Die von der Antragsgegnerin wegen Verletzung des Gebrauchsmusters verwarnte Antragstellerin hat am 7. April 2006 die vollständige Löschung des Gebrauchsmusters beantragt, weil dessen Gegenstand nicht schutzfähig sei, d. h. nicht neu sei bzw. nicht auf einem erfinderischen Schritt beruhe.

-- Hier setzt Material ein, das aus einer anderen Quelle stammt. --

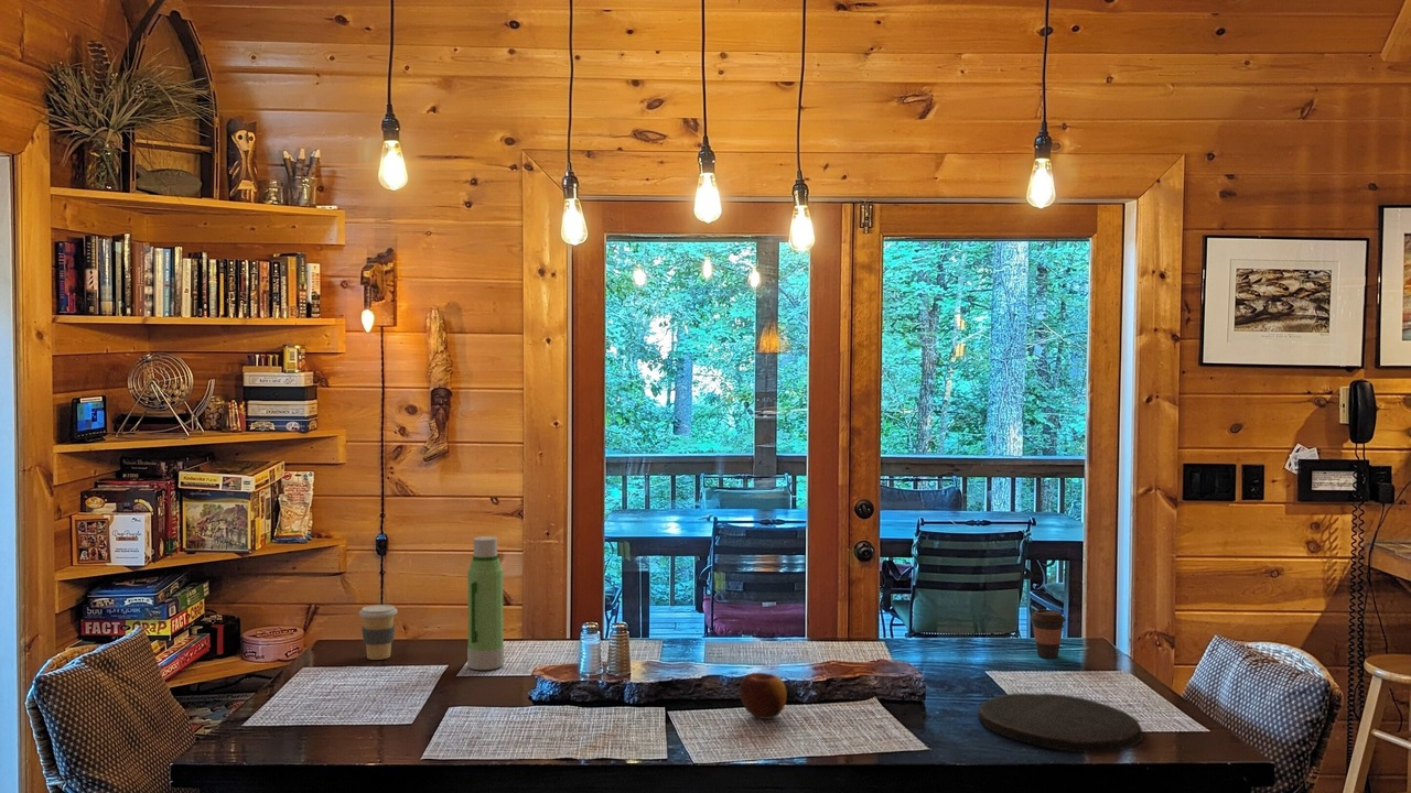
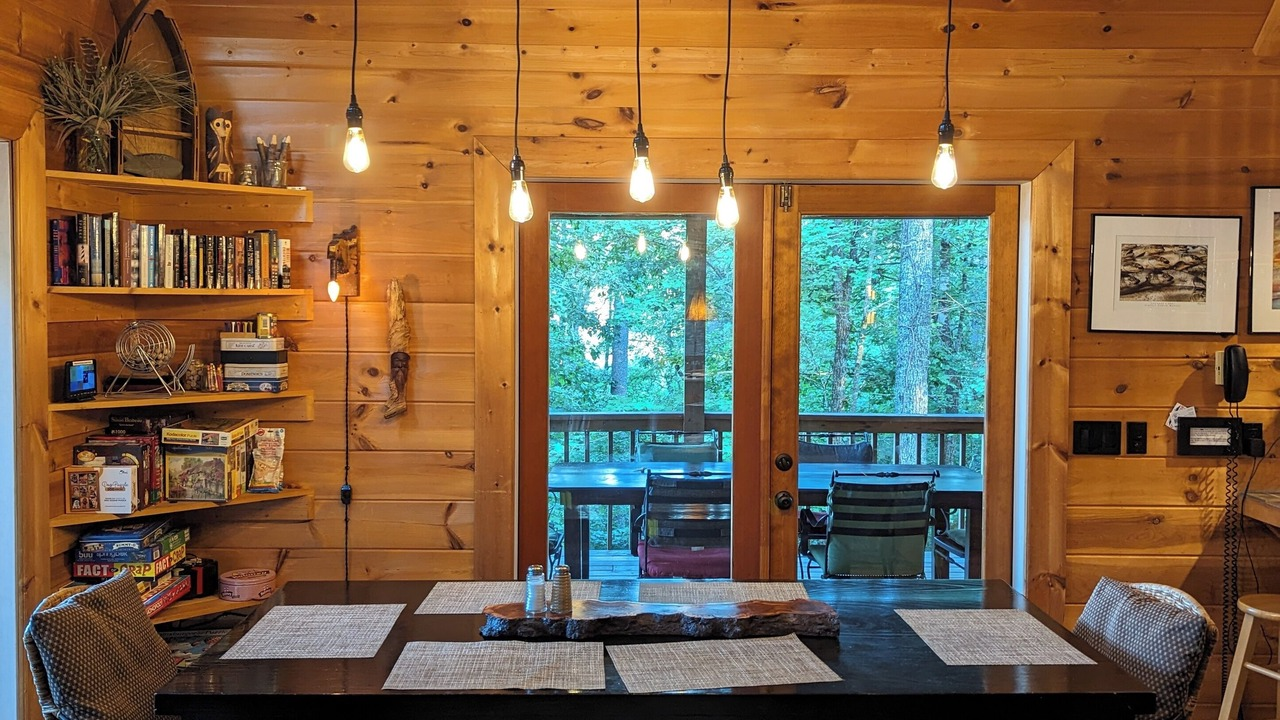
- coffee cup [358,604,398,661]
- water bottle [466,535,505,671]
- apple [739,672,788,719]
- coffee cup [1030,608,1067,659]
- plate [977,692,1144,753]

In diesem Zusammenhang benennt sie im Verfahren vor der Gebrauchsmusterabteilung I des Deutschen Patentund Markenamts folgende Druckschriften:

-DE 40 23 673 A1 (Druckschrift D1), -DE 38 32 688 C2 (Druckschrift D2), -JP 2-91348 A (Druckschrift D3), -JP 4-56618 A (Druckschrift D4), -DE 42 01 971 A1 (Druckschrift D5), -JP 06-280460 A (Druckschrift D6), -JP 06-248857 A (Druckschrift D7), -DE 34 08 396 A1 (Druckschrift D8), -DE 38 40 888 C2 (Druckschrift D9), -DE 40 24 843 A1 (Druckschrift D10), -EP 0 687 794 B1 (Druckschrift D11), -DE 40 24 902 A1 (Druckschrift D12), -DE 197 21 190 A1 (Druckschrift D13), -DE 40 09 871 A1 (Druckschrift D14),

-DE 43 09 006 C2 (Druckschrift D15), sowie -DE 298 22 260 U1 (Druckschrift D16)

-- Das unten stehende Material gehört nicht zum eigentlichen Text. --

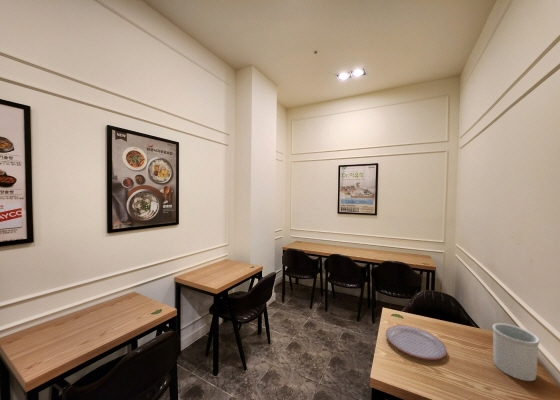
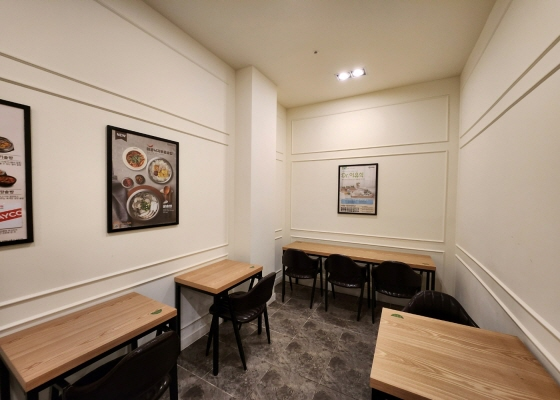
- utensil holder [492,322,540,382]
- plate [385,324,448,361]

Die Antragsgegnerin verteidigt ihr Gebrauchsmuster gemäß Schriftsatz vom 10. Juli 2006 mit geänderten Schutzansprüchen 1 bis 31, wobei die nebengeordneten Ansprüche 1 und 16 jeweils einen Sensor betreffen und der nebengeordnete Anspruch 31 auf eine Verdunkelungsanlage mit entsprechendem Sensor gerichtet ist. Ansonsten widerspricht sie dem Löschungsantrag in allen wesentlichen Punkten.

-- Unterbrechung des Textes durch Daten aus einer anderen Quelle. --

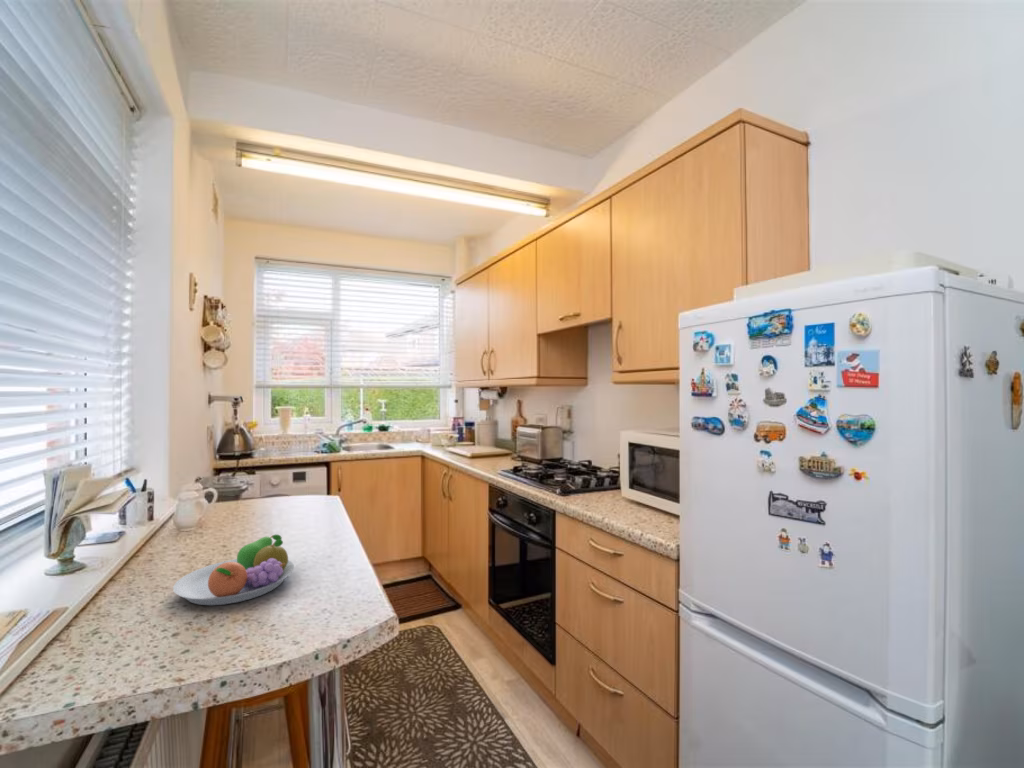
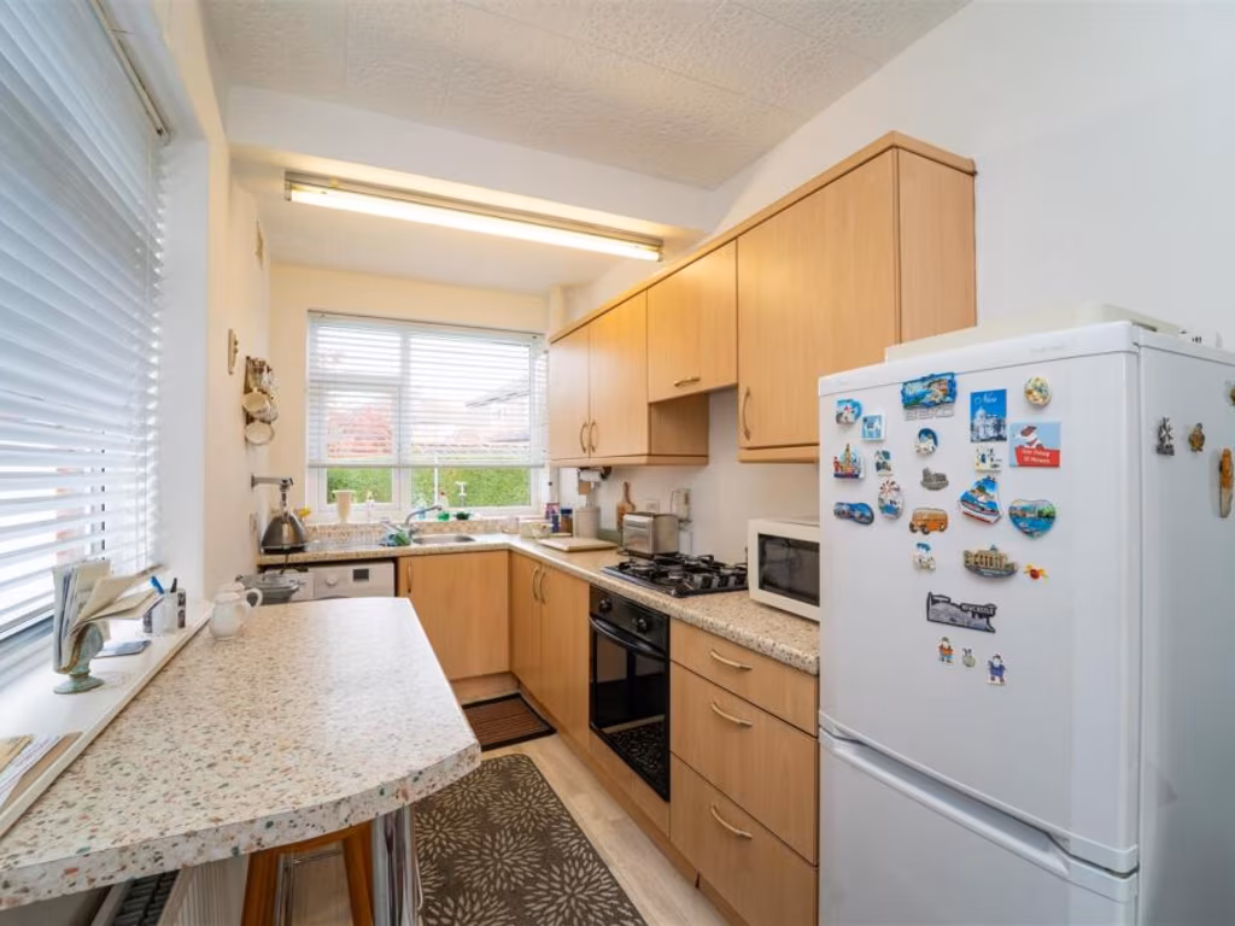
- fruit bowl [172,533,295,606]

Die Gebrauchsmusterabteilung I hat das angegriffene Gebrauchsmuster durch Beschluss vom 15. Juli 2008 teilgelöscht, soweit es über die Fassung gemäß Schriftsatz der Antragsgegnerin vom 10. Juli 2006 hinausgeht und den Löschungsantrag im Übrigen zurückgewiesen. Zur Begründung ist in dem Beschluss ausgeführt, dass das Streitgebrauchsmuster zu löschen war, soweit die Antragsgegnerin von seiner Verteidigung abgesehen hat (§ 17 Abs. 1 Satz 2 GebrMG); im Übrigen sei der zulässige Löschungsantrag unbegründet, da der Gegenstand des Streitgebrauchsmusters im Umfang der Verteidigung schutzfähig sei (§ 15 Abs. 1 Nr. 1 GebrMG). Er sei neu und ergebe sich nicht in naheliegender Weise aus dem Stand der Technik, beruhe also auch auf einem erfinderischen Schritt.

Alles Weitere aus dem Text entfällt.